Why you should learn Spark if you want to be a data scientist

About a year ago, I said that the best place to start for most aspiring data scientists is to learn R and Hadoop. Hadoop is still useful and is a very marketable skill to have, but Spark is quickly emerging as the new Big Data framework of choice. In this post, I will talk through some new developments that make it a great career choice to spend some time learning Spark.

Don’t lots of people still use Hadoop?

Absolutely. Hadoop is still extremely popular and useful. You should still understand the basics of Hadoop. But in the last couple years, Spark has become probably the trendiest (and most lucrative) big data technology in the world. Add in the fact that Spark is way faster than Hadoop for many things and that you can write Spark programs in Python (and R, but less completely), and it is a no brainer to focus on Spark.

What is Spark?

Spark is a big data computation framework like Hadoop. In fact, Spark can use HDFS (the Hadoop Distributed Filesystem) as its filesystem. The main reason that Spark is so much faster than Hadoop is that Hadoop repeatedly reads and writes the intermediate steps of MapReduce jobs to disk, whereas Spark caches most of its computations in memory. The reads and writes to disk are slow, which is why even simple Hive queries can take minutes or more to complete.

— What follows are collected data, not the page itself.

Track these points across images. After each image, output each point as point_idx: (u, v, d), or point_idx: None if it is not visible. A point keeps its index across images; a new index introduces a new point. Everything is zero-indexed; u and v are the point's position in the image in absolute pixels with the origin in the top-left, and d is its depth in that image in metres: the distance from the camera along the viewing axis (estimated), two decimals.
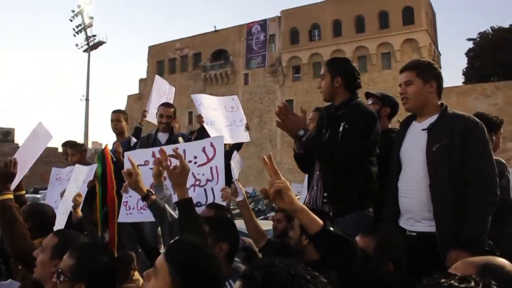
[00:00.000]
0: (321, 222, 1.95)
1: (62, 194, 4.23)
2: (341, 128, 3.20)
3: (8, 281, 2.95)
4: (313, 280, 1.14)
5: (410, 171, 2.99)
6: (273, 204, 17.95)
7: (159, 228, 3.54)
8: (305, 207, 2.00)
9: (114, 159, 4.49)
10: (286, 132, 3.28)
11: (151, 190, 2.76)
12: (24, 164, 3.27)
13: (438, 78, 3.03)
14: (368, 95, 4.04)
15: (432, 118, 2.95)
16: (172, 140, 5.04)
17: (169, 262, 1.67)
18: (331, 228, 1.96)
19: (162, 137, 5.20)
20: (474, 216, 2.66)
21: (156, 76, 6.75)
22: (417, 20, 45.86)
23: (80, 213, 3.94)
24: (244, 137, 5.28)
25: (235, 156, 3.50)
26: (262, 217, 13.94)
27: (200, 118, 5.00)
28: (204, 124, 4.91)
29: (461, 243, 2.48)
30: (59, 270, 2.10)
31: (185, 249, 1.74)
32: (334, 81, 3.32)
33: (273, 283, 1.12)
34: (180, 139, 4.96)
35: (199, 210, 3.00)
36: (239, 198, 3.10)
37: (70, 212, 3.93)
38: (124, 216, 3.38)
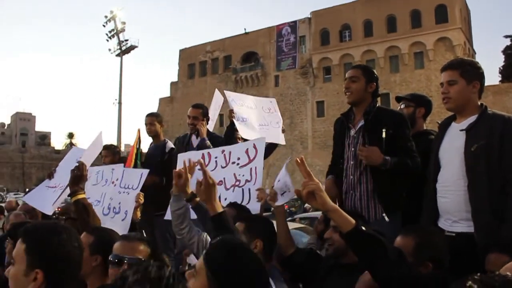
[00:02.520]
0: (353, 221, 2.01)
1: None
2: (383, 134, 3.28)
3: None
4: None
5: (448, 172, 2.95)
6: (304, 206, 17.89)
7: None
8: (337, 207, 2.06)
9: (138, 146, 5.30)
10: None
11: (195, 193, 2.80)
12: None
13: (481, 78, 2.98)
14: (398, 99, 4.01)
15: (471, 119, 2.90)
16: (199, 144, 5.01)
17: (206, 263, 1.65)
18: (363, 228, 2.02)
19: (195, 140, 5.17)
20: None
21: (216, 90, 6.67)
22: (451, 18, 44.93)
23: (138, 214, 4.04)
24: (280, 138, 5.21)
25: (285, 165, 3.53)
26: (289, 218, 13.89)
27: (231, 113, 4.91)
28: (234, 120, 4.85)
29: (500, 243, 2.42)
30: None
31: (224, 251, 1.70)
32: (368, 86, 3.45)
33: None
34: (207, 142, 4.88)
35: None
36: (278, 203, 3.09)
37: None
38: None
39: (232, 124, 4.94)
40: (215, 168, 3.47)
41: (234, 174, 3.44)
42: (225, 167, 3.44)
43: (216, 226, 2.50)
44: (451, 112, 3.08)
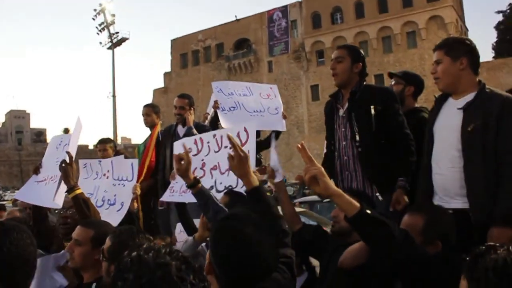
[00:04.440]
0: (358, 205, 1.99)
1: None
2: (372, 111, 3.27)
3: (61, 252, 3.20)
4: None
5: (443, 149, 2.93)
6: (303, 190, 17.92)
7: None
8: (341, 191, 2.03)
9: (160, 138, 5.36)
10: None
11: (197, 178, 2.77)
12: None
13: (470, 53, 2.92)
14: (390, 75, 4.03)
15: (469, 97, 2.86)
16: (185, 133, 5.04)
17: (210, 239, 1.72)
18: (368, 211, 1.99)
19: (181, 130, 5.22)
20: (507, 193, 2.61)
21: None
22: None
23: (136, 205, 4.04)
24: (279, 125, 5.14)
25: (273, 141, 3.56)
26: None
27: (215, 103, 4.93)
28: (218, 111, 4.86)
29: (503, 217, 2.43)
30: (102, 251, 2.35)
31: (219, 226, 1.76)
32: (354, 66, 3.42)
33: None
34: (194, 131, 4.92)
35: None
36: (277, 180, 3.08)
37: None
38: (167, 197, 3.68)
39: (217, 115, 4.98)
40: (208, 153, 3.48)
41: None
42: (218, 151, 3.43)
43: (252, 200, 2.33)
44: (445, 91, 3.05)
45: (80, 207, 3.09)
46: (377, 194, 3.26)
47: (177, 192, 3.54)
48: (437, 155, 2.98)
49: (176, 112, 5.21)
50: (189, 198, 3.29)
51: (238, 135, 3.47)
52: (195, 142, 3.46)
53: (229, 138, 2.44)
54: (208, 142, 3.49)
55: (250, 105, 5.01)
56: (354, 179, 3.38)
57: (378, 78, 43.15)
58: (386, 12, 47.47)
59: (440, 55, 2.94)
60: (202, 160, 3.39)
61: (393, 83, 3.88)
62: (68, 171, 3.19)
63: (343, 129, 3.44)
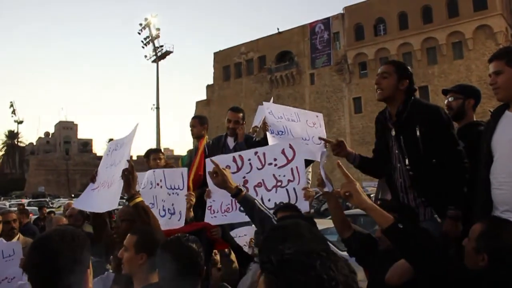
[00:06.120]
0: (391, 218, 2.18)
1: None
2: (418, 133, 3.18)
3: (105, 274, 3.32)
4: (328, 256, 1.09)
5: (504, 163, 2.83)
6: (347, 203, 17.70)
7: None
8: (374, 205, 2.24)
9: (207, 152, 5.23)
10: None
11: (240, 187, 2.85)
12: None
13: None
14: (445, 92, 3.91)
15: None
16: (236, 147, 5.10)
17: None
18: (400, 225, 2.16)
19: (230, 141, 5.29)
20: None
21: (259, 107, 6.63)
22: (490, 4, 43.57)
23: (192, 213, 4.12)
24: (318, 156, 4.97)
25: (324, 152, 3.55)
26: (330, 217, 13.76)
27: (265, 125, 4.82)
28: (267, 133, 4.82)
29: None
30: None
31: (267, 240, 1.83)
32: (400, 83, 3.32)
33: (288, 263, 1.08)
34: (245, 147, 4.93)
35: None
36: (326, 189, 3.08)
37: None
38: (210, 219, 3.60)
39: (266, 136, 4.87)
40: (250, 171, 3.48)
41: (274, 175, 3.42)
42: (261, 168, 3.43)
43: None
44: (503, 102, 2.96)
45: (140, 215, 3.14)
46: (436, 216, 3.17)
47: (218, 212, 3.53)
48: (496, 169, 2.87)
49: (231, 126, 5.28)
50: (233, 217, 3.39)
51: (283, 152, 3.48)
52: (234, 160, 3.46)
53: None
54: (250, 160, 3.48)
55: (297, 132, 4.86)
56: (409, 201, 3.30)
57: (423, 90, 42.35)
58: (430, 23, 46.66)
59: (501, 66, 2.86)
60: (244, 177, 3.39)
61: (451, 99, 3.78)
62: (130, 180, 3.22)
63: (396, 151, 3.35)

Spark’s main abstraction is the Resilient Distributed Dataset (RDD). As indicated by its name, an RDD is a dataset that is distributed across the Spark compute nodes. When an RDD is created, it is stored in memory, which allows you to query or transform it repeatedly without writing to or reading from disk. This in-memory caching also makes Spark ideal for training machine-learning models, since training ML models typically involves iterative computations on a single dataset (e.g. repeatedly adjusting weights in an artificial neural network via gradient descent).

What about Hive or “SQL on Hadoop”?

One of the coolest things about Spark is that it has built-in data connectors to many different kinds of data sources, including Hive. But Spark takes it one step further with SparkSQL, which can be much faster than Hive.

How to run Spark

Note: if you just want a taste of Spark, you can read the code examples in Getting Started with Apache Spark

Option A: Install it locally

Like Hadoop, Spark is meant to be run on a cluster of machines. Nevertheless, you can run Spark on a single machine for learning and testing purposes. There are several steps involved, but I was able to get Spark up and running on my Windows laptop in an hour or so. If things don’t work perfectly for trickier dependencies, you can always try using the virtualization and containering sofware Docker. It allows you to use a completely fresh and standard Linux instance on your Windows or Mac PC (and you could take the same thing you build locally and deploy it easily to the cloud).

Option B: Use AWS EMR (or another cloud computing service)

I really like this option, because it allows you to get practice with another extremely marketable technology, and you don’t have to install a bunch of stuff on your computer. Amazon Web Services (AWS) Elastic MapReduce (EMR) is a web service that allows you to spin up your own Hadoop and Spark clusters using a point and click web interface. This is the way that I started. There are a few steps you have to do first, including signing up for an AWS account and setting up SSH keys to connect to EMR. However, spending a few hours getting started on AWS will help you over and over again if you are trying to learn data science. And you can put EMR on your resume, too. Best of all, there is a limited free tier for first time users.

Resources for learning Spark

I always recommend learning by doing as much as possible. With Spark, there are some good online tutorials to help you get started. But first, it might help to spend an hour learning about how Spark works, so that the tutorials make a little more sense. Another tip: start with things you know, and try to learn one thing at a time. For example, if you already know Hive, try using Spark to query Hive. If you already know Python, use PySpark instead of trying to also learn Scala.

Spark explained

These two links are a good place to start to get a basic understanding of what Spark is.
– The 5-Minute Guide to Understanding the Significance of Apache Spark
– Spark overview from e-book “Mastering Apache Spark”

Tutorials and Examples

Most people learn best by example, so I have included a few good tutorials with plenty of examples.
– Getting Started with Apache Spark: Includes a few nice, simple examples of using Spark (requires an email address to access)
– Quick Start: A very light quick start that you can use after you install Spark on your computer
– Spark Examples: A collection of several useful examples to get the basics of Spark

Conclusion

Spark is the trendiest technology out there for data scientists. And compared to Hadoop, it is not too hard to get started. I highly recommend that you give it a try.

Action steps

Figure out how to run Spark, either locally or in AWS
Spend one hour (but not more than that) reading about Spark’s architecture and its execution model. Don’t worry
if you don’t understand everything right away.
Pick one (and only one) Spark tutorial to try out, and follow every step. This is not the time to get too creative.
Just stay focused and stick to one thing at a time.
Try a simple project of your own. Keep it simple to start with, so you can boost your confidence and motivation.